Do such approaches really work? Pilot programs at Duke and elsewhere dealing with diseases as diverse as diabetes and heart failure suggest that they improve outcomes and decrease cost. To broaden these approaches, we need a coalition of providers, interested parties and payers to develop pilot prospective health-care models and determine which work best. I suggest that we start with the best-practice care for common, chronic diseases such as diabetes and cardiovascular disease. Such programs are well within our capabilities and could save an estimated 40 cents of each health-care dollar while providing better outcomes for patients.

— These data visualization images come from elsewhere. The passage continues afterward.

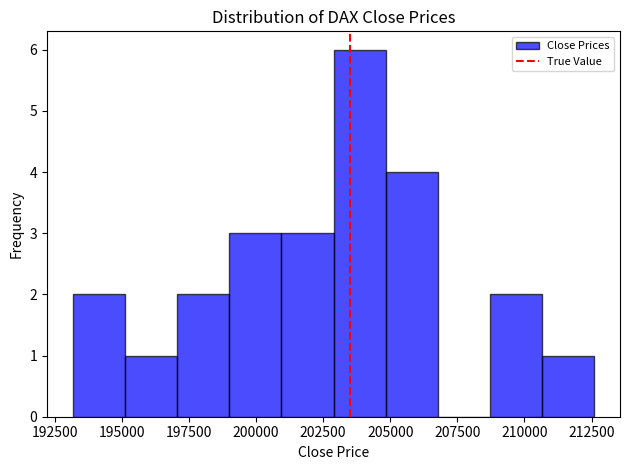

Read against the x-axis, roughly where is the centre of the tallest bar?

204000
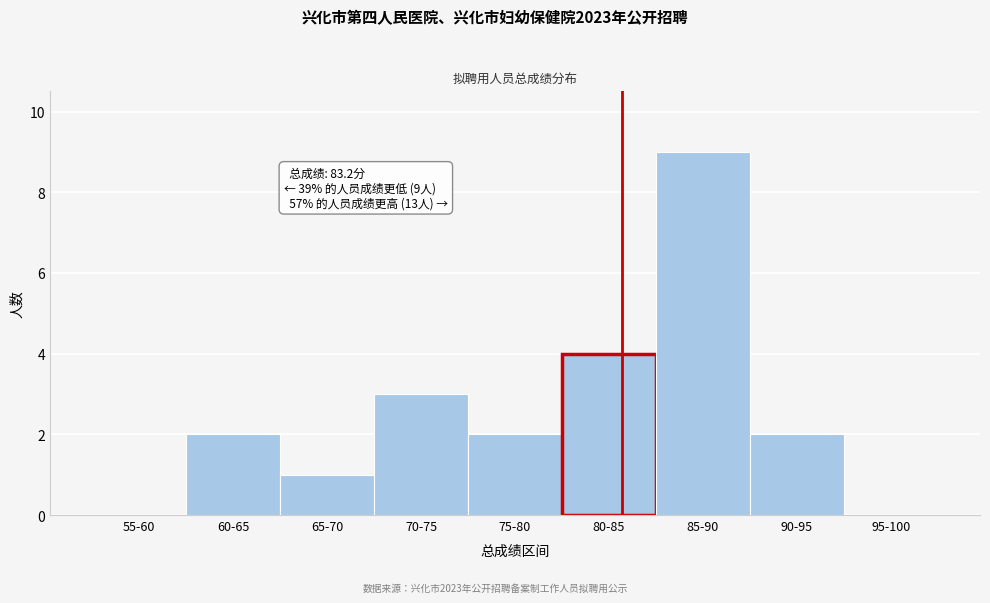

Reading left to right, list all the values displayed in this chart.

55-60=0	60-65=2	65-70=1	70-75=3	75-80=2	80-85=4	85-90=9	90-95=2	95-100=0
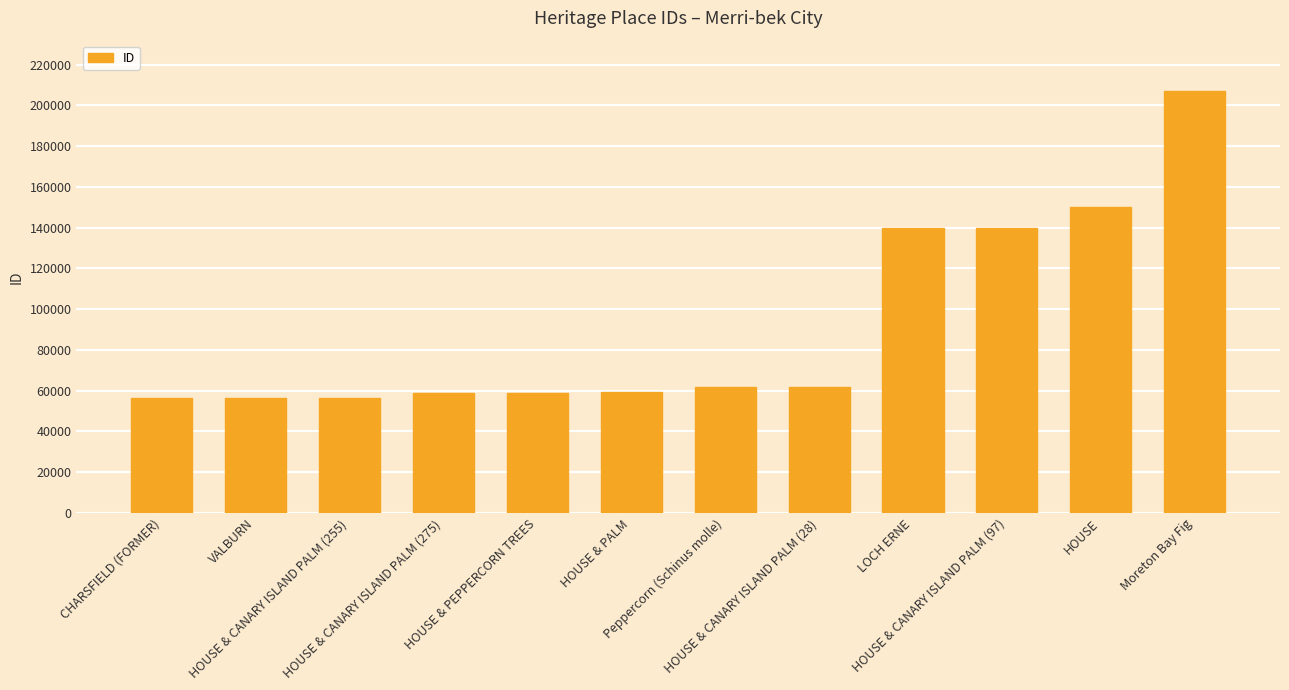

What is the value of the 8th bar from the left?

61743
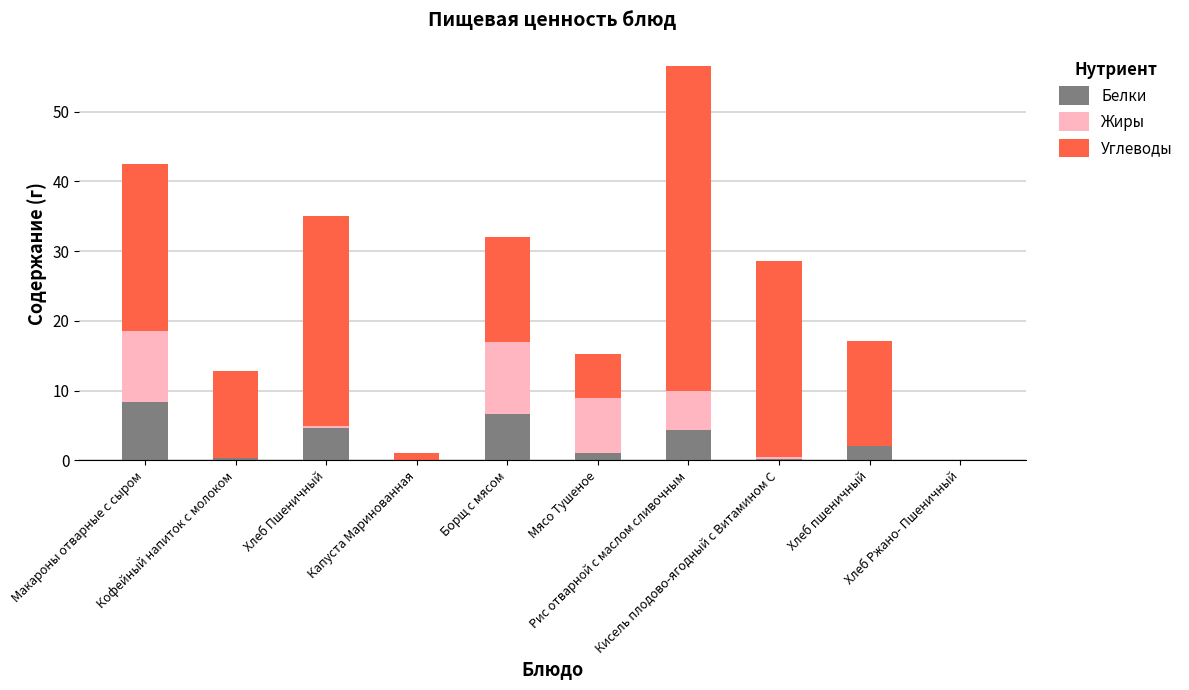

What is the highest value of the Белки series?

8.3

It is sad that initiatives to improve health-care delivery are barely discussed in political debates over health-care costs, which are usually mired in issues that nibble around the margins. We need to address the more fundamental goal of getting the best health value for each dollar spent. We are currently squandering hundreds of billions of dollars annually on an ineffective delivery system while more Americans become uninsured.
Now is the time to establish a rational, more cost-effective health-delivery system based on the tremendous new knowledge and technology that we possess for health-risk analysis and prevention. Without an effective health-care delivery system and reimbursement mechanisms to support it, we will spend more money, yet trivialize the potential for improving our nation's health. This will needlessly increase the drag on an economy that is struggling to emerge from its' current slowdown.
We have the know-how to do far better we need the leadership and will to do it.

Dr. Ralph Snyderman is president and CEO of Duke University Health System, chancellor for health affairs at Duke University, past chair of the Association of American Medical Colleges and president-elect of the Association of American Professors.